## READING TEXT
======

“The Hollars,” which debuts on Friday, takes a comedic look at a very emotional situation in a family that is, for better or for worse, a little disjointed. John Krasinski is in both the actor’s and the director’s chair for his latest project, accompanied by a cast of Anna Kendrick, Richard Jenkins, Sharlto Copley and Margo Martindale. Krasinski and Martindale spoke with Variety about bonding like a real family on the set of “The Hollars,” the awkward moments that bring out the truth of the film and their first job together.
How did you get attached to the project?
John Krasinski: I was attached as an actor six or seven years ago. I got sent the script and I don’t think I’ve said yes to anything faster. It was just a script that I felt – I mean, there’s a lot of family movies out there and I certainly didn’t want to do anything derivative – but when I read [writer] Jim [Strouse]’s script I said I had to do it because it was so real and specific and honest. I could see so much of my family in this family and mine couldn’t be more different. It’s the magic trick that Jim has, you can see yourself in there and see those people. At some point the people on the screen stop being [their own] family and they become projections of your family. I think that’s why I jumped on so quickly.
Margo Martindale: I had done a movie by Jim Strauss before, “The Winning Season.” I love his writing and Will Arnett had given John my number to call me because he said he wanted to talk to me about a movie and I was so happy to hear from him after 16 years.
Krasinski: My first job ever was a Marshall’s commercial with her!
Martindale: He sent me the script and I absolutely loved it. It’s so specific and it’s so real and it’s a slice of life but it is surprising. I said yes immediately.
Margo, did it also resonate with you because you could see your family in there too?
Martindale: I think you can see your family in it. You try to bring your honesty, your reality to anything you do. I see some of my family in there. My core family, the one I live in now, is hilarious. But my family I grew up in was very, very funny. So I love that about this family.
Why did it take so long to get this movie made?
Krasinski: I think that these movies aren’t made very often and that’s sad. I certainly grew up with these movies. I think I had “Terms of Endearment” on my mind for this, and I don’t think movies that are this personal are made anymore because it doesn’t have giant aliens or robots and it doesn’t have millions of dollars behind it or it isn’t a book or whatever. I think it’s a big chance to take to make a movie that’s about as something as pure and honest and something people can relate to everyday. Our storytelling medium is to represent who we are out there and I’m not so represented by the robots and aliens, but I love watching, but I also think there should be more like this.
When did you make the decision to also direct the movie?
Krasinski: About four years after I was attached to the movie, the financier called me and told me he was having trouble getting the movie made which is a sad story for a lot of these smaller films. And he asked me if I would buy the film outright from him and if I would take the responsibility of making it myself and I said yes. That’s a big financial commitment and a huge responsibility and yet I had no hesitation because I knew this script was this good. It wasn’t a hard decision at all.
Was it challenging to be on both sides of the camera?
Krasinski: For me, this one was very easy, if not essential that I was an actor in it. I think the selling point of this movie is that it has to feel organic. It has to feel like a real family. The only way to do that was to stay in the moment and to kind of create a bubble around us.
Martindale: And to be inside the family, not outside of it.

======

## LISTED RECORDS
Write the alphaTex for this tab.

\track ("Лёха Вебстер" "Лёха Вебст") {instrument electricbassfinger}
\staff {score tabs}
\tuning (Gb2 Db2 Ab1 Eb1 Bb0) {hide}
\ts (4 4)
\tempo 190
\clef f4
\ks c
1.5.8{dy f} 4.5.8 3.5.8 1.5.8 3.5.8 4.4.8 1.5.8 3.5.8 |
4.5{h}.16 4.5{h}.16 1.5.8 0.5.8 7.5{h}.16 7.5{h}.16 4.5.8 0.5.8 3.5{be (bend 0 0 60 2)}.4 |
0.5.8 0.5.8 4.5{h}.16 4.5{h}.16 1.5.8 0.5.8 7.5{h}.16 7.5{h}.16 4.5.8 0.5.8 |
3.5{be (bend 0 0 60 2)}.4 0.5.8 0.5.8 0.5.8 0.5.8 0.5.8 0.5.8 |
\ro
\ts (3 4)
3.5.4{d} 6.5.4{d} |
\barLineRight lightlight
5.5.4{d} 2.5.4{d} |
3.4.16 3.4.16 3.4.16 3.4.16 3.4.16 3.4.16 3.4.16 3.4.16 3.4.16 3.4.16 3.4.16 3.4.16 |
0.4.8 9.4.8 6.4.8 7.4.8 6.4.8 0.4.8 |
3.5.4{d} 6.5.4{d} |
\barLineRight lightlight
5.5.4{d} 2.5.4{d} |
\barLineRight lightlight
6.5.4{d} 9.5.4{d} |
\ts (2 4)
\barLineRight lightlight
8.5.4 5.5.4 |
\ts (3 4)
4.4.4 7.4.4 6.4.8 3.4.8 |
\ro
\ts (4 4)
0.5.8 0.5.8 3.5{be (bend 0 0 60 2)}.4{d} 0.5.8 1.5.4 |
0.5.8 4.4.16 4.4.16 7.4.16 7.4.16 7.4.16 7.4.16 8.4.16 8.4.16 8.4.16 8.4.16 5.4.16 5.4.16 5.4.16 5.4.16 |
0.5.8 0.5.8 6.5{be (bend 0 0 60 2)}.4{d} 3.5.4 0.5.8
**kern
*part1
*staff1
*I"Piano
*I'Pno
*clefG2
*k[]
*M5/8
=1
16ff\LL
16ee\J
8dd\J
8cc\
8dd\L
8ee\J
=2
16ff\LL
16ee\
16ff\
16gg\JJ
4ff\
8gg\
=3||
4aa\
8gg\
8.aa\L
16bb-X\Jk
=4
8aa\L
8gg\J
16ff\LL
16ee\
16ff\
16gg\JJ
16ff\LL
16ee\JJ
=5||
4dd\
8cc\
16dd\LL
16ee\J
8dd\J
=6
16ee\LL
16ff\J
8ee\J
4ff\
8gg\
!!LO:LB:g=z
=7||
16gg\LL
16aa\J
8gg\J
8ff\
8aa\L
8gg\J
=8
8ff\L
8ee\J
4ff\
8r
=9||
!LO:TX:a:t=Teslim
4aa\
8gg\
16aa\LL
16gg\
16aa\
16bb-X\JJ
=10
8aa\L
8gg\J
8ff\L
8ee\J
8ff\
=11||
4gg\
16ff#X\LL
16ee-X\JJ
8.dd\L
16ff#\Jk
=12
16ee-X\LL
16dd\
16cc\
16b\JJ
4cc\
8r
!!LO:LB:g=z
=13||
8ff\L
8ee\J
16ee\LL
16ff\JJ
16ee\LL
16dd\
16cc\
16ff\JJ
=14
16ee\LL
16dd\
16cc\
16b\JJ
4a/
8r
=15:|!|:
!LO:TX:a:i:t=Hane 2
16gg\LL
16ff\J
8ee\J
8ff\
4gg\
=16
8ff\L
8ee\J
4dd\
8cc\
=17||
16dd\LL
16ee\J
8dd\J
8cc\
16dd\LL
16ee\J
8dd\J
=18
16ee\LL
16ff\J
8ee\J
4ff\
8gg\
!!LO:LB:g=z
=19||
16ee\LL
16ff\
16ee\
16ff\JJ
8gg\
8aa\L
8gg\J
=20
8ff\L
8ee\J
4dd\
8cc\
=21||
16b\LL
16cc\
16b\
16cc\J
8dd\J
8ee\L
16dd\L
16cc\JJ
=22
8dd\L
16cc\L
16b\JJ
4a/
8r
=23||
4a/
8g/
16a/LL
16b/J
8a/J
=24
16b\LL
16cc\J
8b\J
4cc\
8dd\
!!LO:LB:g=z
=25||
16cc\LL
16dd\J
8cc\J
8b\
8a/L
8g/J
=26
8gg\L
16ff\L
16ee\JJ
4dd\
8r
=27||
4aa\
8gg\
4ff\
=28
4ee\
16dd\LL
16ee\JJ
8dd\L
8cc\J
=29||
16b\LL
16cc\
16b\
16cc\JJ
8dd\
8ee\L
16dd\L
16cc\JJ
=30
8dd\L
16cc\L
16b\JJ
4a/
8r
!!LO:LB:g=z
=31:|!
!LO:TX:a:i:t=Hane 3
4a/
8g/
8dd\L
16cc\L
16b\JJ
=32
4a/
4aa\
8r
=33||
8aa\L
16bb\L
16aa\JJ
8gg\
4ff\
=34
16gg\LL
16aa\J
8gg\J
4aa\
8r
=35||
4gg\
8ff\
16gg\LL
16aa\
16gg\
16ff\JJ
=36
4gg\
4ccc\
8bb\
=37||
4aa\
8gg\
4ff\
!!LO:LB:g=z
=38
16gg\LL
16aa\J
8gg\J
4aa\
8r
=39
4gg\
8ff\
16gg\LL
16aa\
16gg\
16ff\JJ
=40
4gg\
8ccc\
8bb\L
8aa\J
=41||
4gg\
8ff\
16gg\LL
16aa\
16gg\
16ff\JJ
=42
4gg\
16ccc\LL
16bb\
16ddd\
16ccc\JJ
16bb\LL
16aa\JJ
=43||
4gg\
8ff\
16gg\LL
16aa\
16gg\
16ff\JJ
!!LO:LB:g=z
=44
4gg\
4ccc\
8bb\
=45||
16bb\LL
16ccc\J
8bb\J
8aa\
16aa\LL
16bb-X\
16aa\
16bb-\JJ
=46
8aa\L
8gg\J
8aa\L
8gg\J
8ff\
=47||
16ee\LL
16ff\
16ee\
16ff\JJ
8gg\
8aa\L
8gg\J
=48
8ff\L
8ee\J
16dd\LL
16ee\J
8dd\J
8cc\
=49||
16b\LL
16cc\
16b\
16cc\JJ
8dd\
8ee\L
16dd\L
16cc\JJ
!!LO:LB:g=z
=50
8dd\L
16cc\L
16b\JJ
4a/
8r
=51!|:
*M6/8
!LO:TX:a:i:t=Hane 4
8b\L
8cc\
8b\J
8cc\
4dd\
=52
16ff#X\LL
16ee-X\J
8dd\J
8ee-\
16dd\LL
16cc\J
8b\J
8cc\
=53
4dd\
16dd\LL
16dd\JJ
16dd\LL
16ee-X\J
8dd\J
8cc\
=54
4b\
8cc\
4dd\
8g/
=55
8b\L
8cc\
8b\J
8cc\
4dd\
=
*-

======

## TASKS AND EXERCISES
#1 In the interview about "The Hollars," what does Krasinski name as his first job ever?
#2 Write the next part of the interview about "The Hollars," picking up after its final line.
The items play no part in the work here.

## EXPECTED OUTPUTS
#1 A Marshall's commercial with Margo Martindale.

#2
Krasinski: We really bonded as a family and not a fake family. For a real 22 days we were a real family. I found that I had so much love for these people and I felt so much love back. We were so connected in a magical way that I have not experience in my career before. You know, then being an actor in there it was nice to be able to protect them from things like yelling cut and going behind screens and breaking that momentum and intimate feeling especially with something so emotional. It felt more like a play or a home movie.
Specifically for you Margo, how did you approach your character, Sally?
Martindale: I think just to be in the moment, listen to what they were saying. We were that family, it happened, it was magical and I don’t think I prepared it. I listen to something about seizures and what would happen during a seizure but as far as the rest of it, you’re there with your imagination and this new set of family members and circumstances. You’re there and you start living in that reality and that’s really what we did.
Krasinski: When you have a connection like that to the other actors you stop become an actor who has decisions and premeditated decisions about how you’re going to make it through a scene and you just start reacting to each other. As Margo nicely said she looked around the room as saw her two sons and he husband. And she got very emotional in that scene, we didn’t know how to respond to it and I think that’s real life. Nobody has an answer to an emotional reaction to that.
Martindale: If you think about how you’re going to respond, it’s not real.
How did you choose where you were going to shoot this?
Krasinski: The real challenge is to execute in the shooting of the movie, how well Jim had executed in the script. This has had to feel like your hometown. The minor moments, like the diner, have to feel like the diner you remember going to with your parents. For me, this had to be Anywhere, USA. We ended up shooting in Jackson, Mississipi. It’s not what I thought of first but when I visited it it had that indescribable vibe of this could be anybody’s house. The beauty is that we’re all from different places so we went around to look for that diner, when we walked into the one we used we my production designer and I clicked on it instantly. We’re from different cities but you know you have something special when everyone is relating.
The film has many comedic and emotional moments. Was it hard to transition between the two?
Martindale: The specific things about Jim’s script say it all. John was very specific on what tone he wanted. He created an atmosphere that allowed us to live and breathe in this kind of buoyant bubble that we could live and listen and respond in and all of that comedy that people say, “How do you go from one to the other?” It just comes out of reality.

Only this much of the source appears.